Task directions
Convert the lines from the one containing "Buat warga Kota Surabaya dan sekitarnya yang" through the end of the items into a JSON list of strings, one string per line, with blank lines omitted.

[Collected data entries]
+--

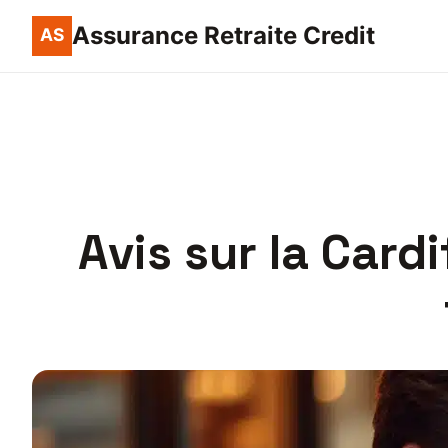
Assurance Retraite Credit
Avis sur la Card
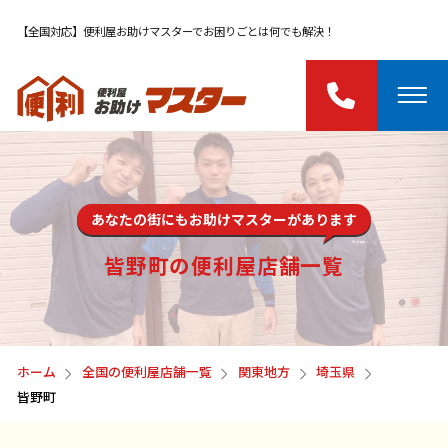
【全国対応】便利屋お助けマスターでお困りごとは何でも解決！
あなたの街にもお助けマスターがあります
皆野町の便利屋店舗一覧
ホーム
全国の便利屋店舗一覧
関東地方
埼玉県
皆野町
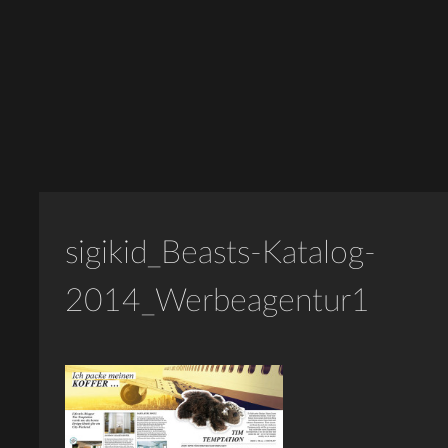
sigikid_Beasts-Katalog-
2014_Werbeagentur1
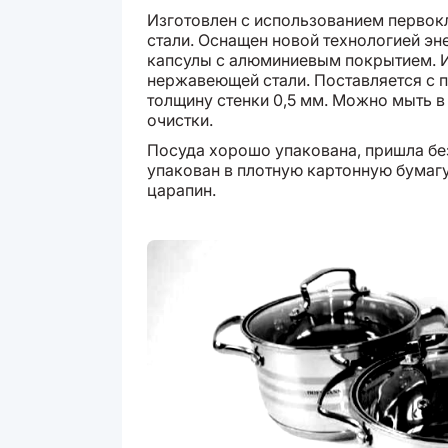
Изготовлен с использованием первок
стали. Оснащен новой технологией э
капсулы с алюминиевым покрытием. 
нержавеющей стали. Поставляется с 
толщину стенки 0,5 мм. Можно мыть 
очистки.
Посуда хорошо упакована, пришла б
упакован в плотную картонную бумагу
царапин.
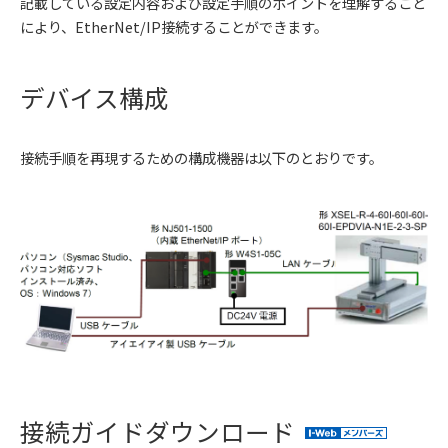
記載している設定内容および設定手順のポイントを理解すること
により、EtherNet/IP接続することができます。
デバイス構成
接続手順を再現するための構成機器は以下のとおりです。
接続ガイドダウンロード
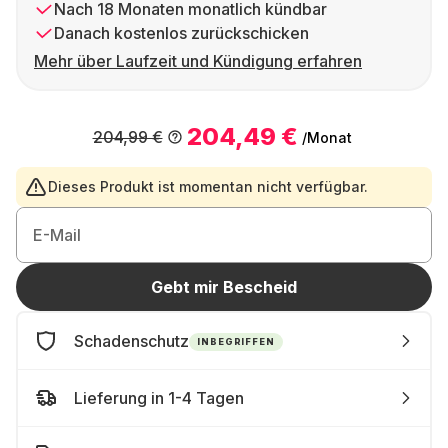
Nach 18 Monaten monatlich kündbar
Danach kostenlos zurückschicken
Mehr über Laufzeit und Kündigung erfahren
204,49 €
204,99 €
/Monat
Dieses Produkt ist momentan nicht verfügbar.
E-Mail
Gebt mir Bescheid
Schadenschutz
INBEGRIFFEN
Lieferung in 1-4 Tagen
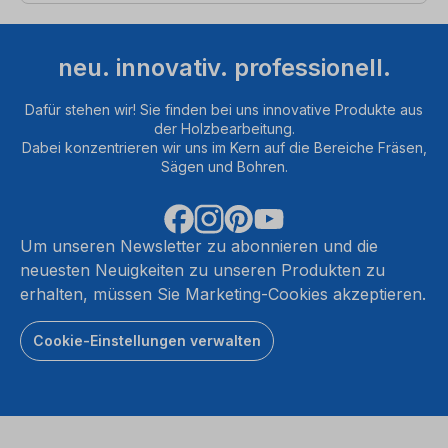
neu. innovativ. professionell.
Dafür stehen wir! Sie finden bei uns innovative Produkte aus
der Holzbearbeitung.
Dabei konzentrieren wir uns im Kern auf die Bereiche Fräsen,
Sägen und Bohren.
Um unseren Newsletter zu abonnieren und die
neuesten Neuigkeiten zu unseren Produkten zu
erhalten, müssen Sie Marketing-Cookies akzeptieren.
Cookie-Einstellungen verwalten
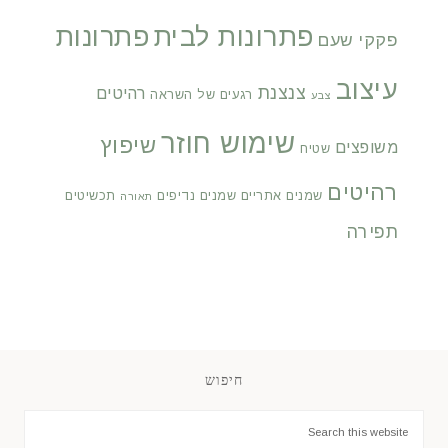
פתרונות לבית
פתרונות
פקקי שעם
עיצוב
צנצנת
רהיטים
רגעים של השראה
צבע
שימוש חוזר
שיפוץ
משופצים
שטיח
רהיטים
שמנים אתריים
שמנים נדיפים
תכשיטים
תאורה
תפירה
חיפוש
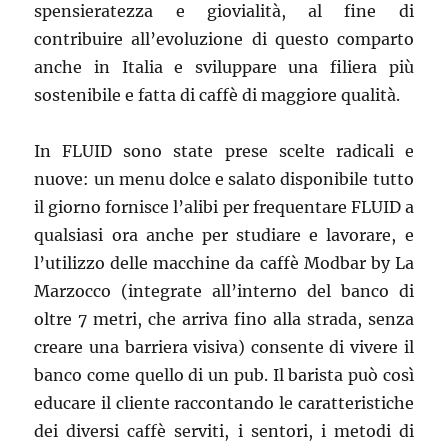
spensieratezza e giovialità, al fine di
contribuire all’evoluzione di questo comparto
anche in Italia e sviluppare una filiera più
sostenibile e fatta di caffè di maggiore qualità.
In FLUID sono state prese scelte radicali e
nuove: un menu dolce e salato disponibile tutto
il giorno fornisce l’alibi per frequentare FLUID a
qualsiasi ora anche per studiare e lavorare, e
l’utilizzo delle macchine da caffè Modbar by La
Marzocco (integrate all’interno del banco di
oltre 7 metri, che arriva fino alla strada, senza
creare una barriera visiva) consente di vivere il
banco come quello di un pub. Il barista può così
educare il cliente raccontando le caratteristiche
dei diversi caffè serviti, i sentori, i metodi di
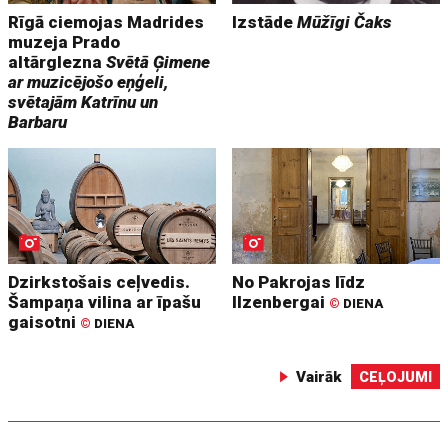
Rīgā ciemojas Madrides
Izstāde
Mūžīgi Čaks
muzeja Prado
altārglezna
Svētā Ģimene
ar muzicējošo eņģeli,
svētajām Katrīnu un
Barbaru
Dzirkstošais ceļvedis.
No Pakrojas līdz
Šampaņa vilina ar īpašu
Ilzenbergai
©
DIENA
gaisotni
©
DIENA
Vairāk
CEĻOJUMI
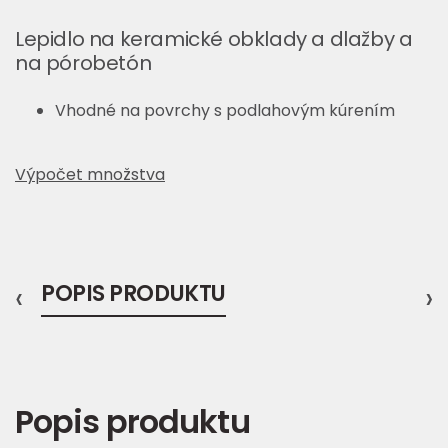
Lepidlo na keramické obklady a dlažby a
na pórobetón
Vhodné na povrchy s podlahovým kúrením
Výpočet množstva
‹
POPIS PRODUKTU
›
Popis produktu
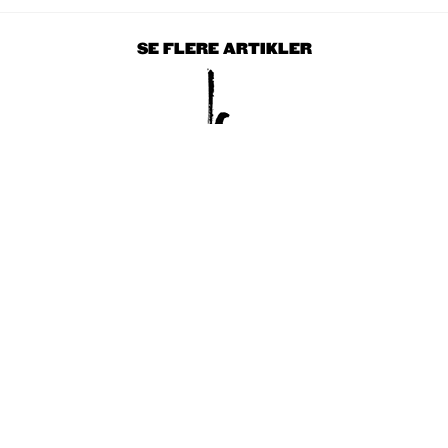
SE FLERE ARTIKLER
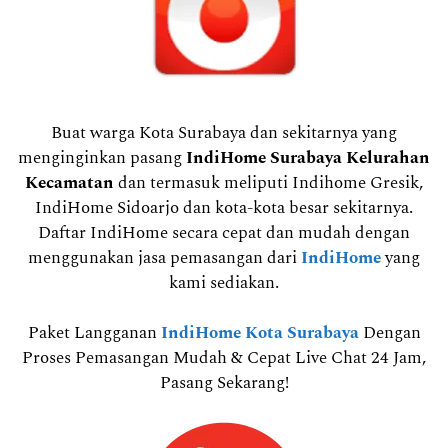
Buat warga Kota Surabaya dan sekitarnya yang
menginginkan pasang
IndiHome Surabaya Kelurahan
Kecamatan
dan termasuk meliputi Indihome Gresik,
IndiHome Sidoarjo dan kota-kota besar sekitarnya.
Daftar IndiHome secara cepat dan mudah dengan
menggunakan jasa pemasangan dari
IndiHome
yang
kami sediakan.
Paket Langganan
IndiHome Kota Surabaya
Dengan
Proses Pemasangan Mudah & Cepat Live Chat 24 Jam,
Pasang Sekarang!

+--

Answer box
[
  "Buat warga Kota Surabaya dan sekitarnya yang",
  "menginginkan pasang",
  "IndiHome Surabaya Kelurahan",
  "Kecamatan",
  "dan termasuk meliputi Indihome Gresik,",
  "IndiHome Sidoarjo dan kota-kota besar sekitarnya.",
  "Daftar IndiHome secara cepat dan mudah dengan",
  "menggunakan jasa pemasangan dari",
  "IndiHome",
  "yang",
  "kami sediakan.",
  "Paket Langganan",
  "IndiHome Kota Surabaya",
  "Dengan",
  "Proses Pemasangan Mudah & Cepat Live Chat 24 Jam,",
  "Pasang Sekarang!"
]